Sometime in the 1980s grey nurse sharks became the “labrador of the seas” and in NSW their known aggregation sites were protected from fishing activities. The late Peter Goadby, game fisher and author, who was on the NSW Fisheries Conservation Advisory Council with diver and film maker Val Taylor and this writer, managed to get them delisted internationally as an IGFA target species.

While no one targets grey nurse these days, and great whites are also protected, there are still a few fishos who will have a go at tiger sharks, makos, whalers and bull sharks. It’s not publicised much, as it was in the 50s and 60s when magazines such as Life ran features on Alf Dean (“My Six Fish Over a Ton”) and TV personalities Bob and Dolly Dyer’s world record catches. These days a shot of a fisho with a big dead shark brings nearly as much negative comment as a photo of a shooter with a dead elephant or giraffe. Times and attitudes change. Personally, having lost many fine sportfish to sharks in the NT and WA, I just wish that they’d leave me alone and then I’d be happy to leave them alone.

A few diehard old commercial shark fishers whose quotas have been dramatically cut over the years still claim that there are more sharks than ever, and that protection has gone too far. There doesn’t appear to be any solid evidence to support this, but there have been some dramatic attacks on swimmers in the last few years in NSW, WA and SA, which has prompted calls for protective action. Shark meshing and drum lines, the methods used over the last 80 years or so across different states, do seem to work. Trouble is, they’re not discriminatory and kill protected sharks and by catch species as well as targets. It’s doubly problematic when one of the attack species, the great white, happens to be protected.

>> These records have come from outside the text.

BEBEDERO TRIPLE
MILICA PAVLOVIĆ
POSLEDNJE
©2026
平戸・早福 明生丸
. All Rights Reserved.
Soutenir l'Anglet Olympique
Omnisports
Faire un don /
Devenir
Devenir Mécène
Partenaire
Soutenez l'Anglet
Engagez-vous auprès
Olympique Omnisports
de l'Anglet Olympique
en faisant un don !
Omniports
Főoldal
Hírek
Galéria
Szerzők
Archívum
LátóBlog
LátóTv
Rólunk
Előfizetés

So, politicians, who get to make decisions on public safety and conservation measures, are really faced with a dilemma. Take away the nets and risk kids being taken off their boogie boards or continue to sanction killing the “wrong” species?  Smart drum lines, which allow sharks to be hooked, tagged and then transported away from high human-use areas, are the latest approach.  In NSW, the recent trial period saw 23 sharks caught on the North Coast, 16 on the South Coast and 14 on Sydney’s northern beaches. Species included tiger sharks, whalers, hammerheads, great whites, bull sharks, makos, blacktips and grey nurse. A real mix of dangerous and non-dangerous. Next steps will be dependent on an analysis of the trials.